WHAT NEEDS TO BE DONE = From the line containing "ring dip: (187, 76)" to the last line of the records below, repeat every line exactly and add nothing else.

LISTED ENTRIES =
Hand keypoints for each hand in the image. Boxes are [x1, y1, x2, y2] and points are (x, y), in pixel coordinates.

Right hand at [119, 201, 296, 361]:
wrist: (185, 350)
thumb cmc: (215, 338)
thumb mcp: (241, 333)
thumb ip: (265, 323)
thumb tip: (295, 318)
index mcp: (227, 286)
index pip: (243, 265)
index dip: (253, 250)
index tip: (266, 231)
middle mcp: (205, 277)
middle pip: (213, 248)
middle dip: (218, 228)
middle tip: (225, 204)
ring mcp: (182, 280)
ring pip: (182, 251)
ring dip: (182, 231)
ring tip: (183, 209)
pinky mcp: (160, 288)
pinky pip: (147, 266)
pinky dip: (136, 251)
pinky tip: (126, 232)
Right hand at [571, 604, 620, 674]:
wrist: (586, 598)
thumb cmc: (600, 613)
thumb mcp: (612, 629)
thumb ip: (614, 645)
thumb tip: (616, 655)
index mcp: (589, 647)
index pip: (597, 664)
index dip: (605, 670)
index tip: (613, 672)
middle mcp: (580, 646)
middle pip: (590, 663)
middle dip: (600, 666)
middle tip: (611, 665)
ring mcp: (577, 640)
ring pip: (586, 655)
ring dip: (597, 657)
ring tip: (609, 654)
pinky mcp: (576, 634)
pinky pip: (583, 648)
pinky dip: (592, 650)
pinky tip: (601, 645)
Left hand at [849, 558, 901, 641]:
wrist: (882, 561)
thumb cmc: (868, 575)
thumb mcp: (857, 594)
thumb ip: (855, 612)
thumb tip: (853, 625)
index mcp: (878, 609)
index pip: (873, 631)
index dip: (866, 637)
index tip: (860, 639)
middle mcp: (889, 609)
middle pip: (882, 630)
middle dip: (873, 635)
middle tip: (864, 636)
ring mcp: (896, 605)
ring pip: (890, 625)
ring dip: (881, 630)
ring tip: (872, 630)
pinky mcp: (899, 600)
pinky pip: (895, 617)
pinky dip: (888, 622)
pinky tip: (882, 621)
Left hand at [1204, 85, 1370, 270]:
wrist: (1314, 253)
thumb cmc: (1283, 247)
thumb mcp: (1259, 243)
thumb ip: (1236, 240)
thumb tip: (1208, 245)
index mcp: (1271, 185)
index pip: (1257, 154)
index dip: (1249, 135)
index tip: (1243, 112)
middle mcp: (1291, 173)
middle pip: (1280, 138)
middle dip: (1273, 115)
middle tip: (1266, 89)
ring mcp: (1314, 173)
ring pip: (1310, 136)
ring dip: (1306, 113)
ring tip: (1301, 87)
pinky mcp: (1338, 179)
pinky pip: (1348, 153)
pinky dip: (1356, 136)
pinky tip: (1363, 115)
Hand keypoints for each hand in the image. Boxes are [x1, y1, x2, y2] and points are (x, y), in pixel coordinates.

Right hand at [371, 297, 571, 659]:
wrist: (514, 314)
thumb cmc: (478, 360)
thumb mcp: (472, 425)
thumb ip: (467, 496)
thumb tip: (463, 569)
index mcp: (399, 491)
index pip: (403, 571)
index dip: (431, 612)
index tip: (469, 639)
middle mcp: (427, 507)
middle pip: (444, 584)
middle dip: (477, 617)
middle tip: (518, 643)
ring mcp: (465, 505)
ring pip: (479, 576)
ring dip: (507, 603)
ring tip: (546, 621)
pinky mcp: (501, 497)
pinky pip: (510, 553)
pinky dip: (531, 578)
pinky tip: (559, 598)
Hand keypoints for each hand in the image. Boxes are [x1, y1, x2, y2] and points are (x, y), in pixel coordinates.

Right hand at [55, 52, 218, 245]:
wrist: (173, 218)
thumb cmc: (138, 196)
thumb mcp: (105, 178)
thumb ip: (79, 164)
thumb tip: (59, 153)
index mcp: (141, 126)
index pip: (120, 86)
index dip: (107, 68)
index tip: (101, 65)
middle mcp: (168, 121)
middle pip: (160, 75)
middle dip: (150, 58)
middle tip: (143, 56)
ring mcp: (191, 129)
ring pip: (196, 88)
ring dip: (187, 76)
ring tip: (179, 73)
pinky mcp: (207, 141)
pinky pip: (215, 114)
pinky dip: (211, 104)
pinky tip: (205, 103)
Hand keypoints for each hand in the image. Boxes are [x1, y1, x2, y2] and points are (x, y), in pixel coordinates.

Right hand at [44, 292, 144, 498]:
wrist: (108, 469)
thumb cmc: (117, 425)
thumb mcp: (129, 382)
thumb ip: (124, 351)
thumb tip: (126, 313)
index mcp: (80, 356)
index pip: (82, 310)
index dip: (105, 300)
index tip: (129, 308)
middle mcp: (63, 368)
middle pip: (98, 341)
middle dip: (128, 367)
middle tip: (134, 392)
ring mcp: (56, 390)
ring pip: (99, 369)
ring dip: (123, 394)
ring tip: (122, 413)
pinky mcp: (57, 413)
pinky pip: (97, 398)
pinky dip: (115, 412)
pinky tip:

WRITTEN ANSWER =
ring dip: (187, 76)
ring tip: (179, 73)
pinky mcp: (207, 141)
pinky pip: (215, 114)
pinky dip: (211, 104)
pinky tip: (205, 103)
Hand keypoints for each hand in the image. Boxes are [x1, y1, x2, y2] and points are (x, y), in pixel coordinates.

Right hand at [44, 292, 144, 498]:
wrist: (108, 469)
thumb cmc: (117, 425)
thumb mcp: (129, 382)
thumb ip: (124, 351)
thumb tip: (126, 313)
index mcp: (80, 356)
index pip: (82, 310)
index dip: (105, 300)
index tip: (129, 308)
middle mcp: (63, 368)
middle pip: (98, 341)
middle dip: (128, 367)
middle tip: (134, 392)
ring mcp: (56, 390)
ring pip: (99, 369)
ring dip: (123, 394)
ring tip: (122, 413)
pinky mcp: (57, 413)
pinky pip: (97, 398)
pinky dip: (115, 412)
pinky tip:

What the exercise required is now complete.